Plants - safe or dangerous
The bulk of a rabbit's diet should be made up of fibre grass and hay, with vegetables and other plants making up a smaller proportion of the overall intake. However, whilst some plants are safe to feed, others should be avoided and knowing which category each falls into can be confusing.
What if my rabbit eats a potentially poisonous plant?
Rabbits are unable to vomit so if they eat anything that is poisonous, they may not show an initial reaction but may suffer from subsequent problems. Poisonous plants can affect rabbits in different ways and with varying severity, ranging from increased salivation, skin allergies, heart and breathing problems, stomach problems and even death. If you suspect your rabbit may have eaten something poisonous, keep it warm, quiet and ensure it has access to plenty of fresh water and hay. You should also telephone your vet if you believe your rabbit has eaten something potentially poisonous. If your vet suggests you bring your rabbit to the surgery try to take a sample of the suspect plant along to help your vet come to a diagnosis.
The lists of plants below are not comprehensive they include the most common plants, vegetables and fruits so if a plant is not listed, don't assume that it is safe for your rabbit, and if you are unsure if something is safe to feed or not, then it is best avoided to be on the safe side.
Introduce any new plants gradually as rabbits can develop gastrointestinal problems in response to abrupt changes in their diet. Conditions such as diarrhoea or bloat may occur. Also, after a couple of hours remove any uneaten plants from the cage as they may become mouldy and begin to ferment which can cause bloating.
All plants should be rinsed with water to remove any residues. Also remember that the fruits and vegetables given to rabbits should be free from pesticides and avoid plants collected from parks, roadsides or fields they may be contaminated by exhaust fumes leaving lead deposits, pesticides, herbicides and faeces and urine from dogs, cats or wild animals.

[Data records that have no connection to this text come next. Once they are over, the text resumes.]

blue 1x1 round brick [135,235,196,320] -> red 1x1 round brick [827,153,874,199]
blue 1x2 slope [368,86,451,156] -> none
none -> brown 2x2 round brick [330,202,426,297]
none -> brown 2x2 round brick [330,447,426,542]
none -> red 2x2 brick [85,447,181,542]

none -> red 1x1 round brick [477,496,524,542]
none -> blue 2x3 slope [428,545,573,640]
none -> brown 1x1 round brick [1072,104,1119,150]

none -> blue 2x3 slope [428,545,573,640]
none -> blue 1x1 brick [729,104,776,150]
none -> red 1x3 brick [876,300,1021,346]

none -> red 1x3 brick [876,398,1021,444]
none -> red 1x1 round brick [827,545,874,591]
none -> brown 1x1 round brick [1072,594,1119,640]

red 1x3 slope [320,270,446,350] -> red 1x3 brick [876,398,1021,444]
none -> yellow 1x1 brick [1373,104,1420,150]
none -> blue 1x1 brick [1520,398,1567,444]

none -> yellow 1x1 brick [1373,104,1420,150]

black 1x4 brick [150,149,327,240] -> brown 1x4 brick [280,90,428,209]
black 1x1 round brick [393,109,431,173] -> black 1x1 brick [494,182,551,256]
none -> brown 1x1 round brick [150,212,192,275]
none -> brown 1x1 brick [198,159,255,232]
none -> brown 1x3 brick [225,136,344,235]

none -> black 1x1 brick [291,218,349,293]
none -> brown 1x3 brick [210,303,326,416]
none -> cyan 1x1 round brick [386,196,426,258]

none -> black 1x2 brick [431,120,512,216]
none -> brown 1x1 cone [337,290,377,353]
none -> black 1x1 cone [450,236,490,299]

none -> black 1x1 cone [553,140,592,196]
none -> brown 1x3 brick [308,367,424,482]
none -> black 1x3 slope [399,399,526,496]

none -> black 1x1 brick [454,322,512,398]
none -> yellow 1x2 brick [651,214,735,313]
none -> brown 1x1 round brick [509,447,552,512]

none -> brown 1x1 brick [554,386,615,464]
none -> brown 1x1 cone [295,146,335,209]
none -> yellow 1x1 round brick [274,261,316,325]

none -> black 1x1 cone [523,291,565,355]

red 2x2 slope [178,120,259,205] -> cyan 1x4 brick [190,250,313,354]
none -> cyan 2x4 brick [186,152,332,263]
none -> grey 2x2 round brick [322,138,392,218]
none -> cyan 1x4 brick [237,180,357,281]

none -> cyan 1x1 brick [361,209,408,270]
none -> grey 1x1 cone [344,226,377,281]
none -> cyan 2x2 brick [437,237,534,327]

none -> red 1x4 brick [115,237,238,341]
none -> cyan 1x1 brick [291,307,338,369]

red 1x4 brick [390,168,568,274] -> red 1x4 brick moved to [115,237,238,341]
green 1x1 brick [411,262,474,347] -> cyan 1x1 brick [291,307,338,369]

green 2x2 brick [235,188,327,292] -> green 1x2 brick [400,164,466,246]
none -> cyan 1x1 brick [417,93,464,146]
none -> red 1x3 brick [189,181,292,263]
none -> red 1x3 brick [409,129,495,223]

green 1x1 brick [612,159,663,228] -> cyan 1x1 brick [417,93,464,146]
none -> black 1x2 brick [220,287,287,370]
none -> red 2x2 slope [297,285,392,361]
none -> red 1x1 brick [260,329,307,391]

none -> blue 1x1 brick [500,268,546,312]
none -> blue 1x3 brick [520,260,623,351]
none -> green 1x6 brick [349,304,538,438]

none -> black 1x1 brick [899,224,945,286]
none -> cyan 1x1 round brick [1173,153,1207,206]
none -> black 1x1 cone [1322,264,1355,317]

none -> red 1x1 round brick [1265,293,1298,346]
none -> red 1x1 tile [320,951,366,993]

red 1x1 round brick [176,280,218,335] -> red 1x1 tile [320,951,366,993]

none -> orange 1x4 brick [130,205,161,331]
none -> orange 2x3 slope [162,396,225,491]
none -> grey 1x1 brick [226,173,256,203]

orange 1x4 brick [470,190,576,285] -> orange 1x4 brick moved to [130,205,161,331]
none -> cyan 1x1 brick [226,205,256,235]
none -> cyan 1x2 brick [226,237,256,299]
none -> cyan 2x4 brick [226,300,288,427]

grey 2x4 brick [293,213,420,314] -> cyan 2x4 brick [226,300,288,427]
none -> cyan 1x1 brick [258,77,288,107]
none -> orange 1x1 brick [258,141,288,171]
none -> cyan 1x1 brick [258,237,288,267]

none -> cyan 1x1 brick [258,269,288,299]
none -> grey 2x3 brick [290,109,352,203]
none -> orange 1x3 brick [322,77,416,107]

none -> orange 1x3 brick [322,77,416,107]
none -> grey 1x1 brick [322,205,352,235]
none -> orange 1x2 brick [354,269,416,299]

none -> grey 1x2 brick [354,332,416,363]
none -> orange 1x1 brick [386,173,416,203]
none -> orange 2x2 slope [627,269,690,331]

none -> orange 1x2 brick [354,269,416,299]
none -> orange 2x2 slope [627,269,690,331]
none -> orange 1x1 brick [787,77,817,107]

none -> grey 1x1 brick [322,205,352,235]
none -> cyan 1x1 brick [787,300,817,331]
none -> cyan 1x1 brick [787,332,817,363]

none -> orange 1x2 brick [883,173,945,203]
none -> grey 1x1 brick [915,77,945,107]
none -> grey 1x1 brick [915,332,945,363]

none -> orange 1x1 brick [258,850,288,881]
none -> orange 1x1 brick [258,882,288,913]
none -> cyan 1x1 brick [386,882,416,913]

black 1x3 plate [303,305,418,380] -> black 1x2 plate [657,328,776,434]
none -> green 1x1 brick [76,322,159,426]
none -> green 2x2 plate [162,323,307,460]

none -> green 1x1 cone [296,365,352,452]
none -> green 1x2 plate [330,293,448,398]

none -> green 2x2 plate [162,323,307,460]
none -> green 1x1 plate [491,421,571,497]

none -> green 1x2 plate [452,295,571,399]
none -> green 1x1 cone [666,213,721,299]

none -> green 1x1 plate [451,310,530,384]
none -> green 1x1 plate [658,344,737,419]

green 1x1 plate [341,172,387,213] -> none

Grass clippings must not be fed they start to ferment very quickly and can cause digestive disturbances. Many houseplants are also poisonous so if you have a houserabbit, keep all plants out of their reach.
Types of plants that are safe and those to avoid
Plants safe to feed to your rabbit
- Beet tops
- Brussel sprouts
- Carrot (tops and root)
- Fresh grass
- Green, red and yellow peppers
Plants that are safe in the garden
- Clover (but not red clover)
- Dandelions (small amounts as is diuretic/laxative!)
Plants to avoid
- All plants grown from bulbs, including Daffodil, Snowdrop, Tulip, Anemone, Arum, Bluebell
- Dog Mercury
- Deadly nightshade
- Evergreens, eg yew
- Fools parsley
- Frozen or wet greens/vegetables
- Ground ivy
- Jerusalem Cherry
- Leyland Cypress
- Lily of the Valley
- Lords and Ladies
- Love in a mist
- Marsh marigold
- Monk's hood
- Morning Glory
- Plum branches
- Potato tops
- Red clover
- St John's wort
- Tomato leaves
- Woody nightshade
Treats should only be given to your rabbit in small amounts. Overfeeding of treats and/or food low in fibre can lead to obesity, dental problems, heart and gastrointestinal problems. Treats can however be a useful training aid as a reward for good or required behaviour. Avoid giving foods that are high in sugar, fat or starch.
Treats to be given in small amounts
- Brussel sprouts
- Cabbage; savoy and kale
- Corn on the cob
- Carrot tops
- Raspberry canes
- Sweet potato
- Strawberry leaves
- Bread (must be dried or very well toasted)
- Raisins (very high in sugar)
- Refined sugar
In the wild rabbits eat mainly grass and the bulk of your rabbit's diet should also comprise mainly grass or hay. Don’t forget to provide fresh water - although if you rabbit eats mainly grass then less water is likely to be drunk than if it eats mainly pelleted food.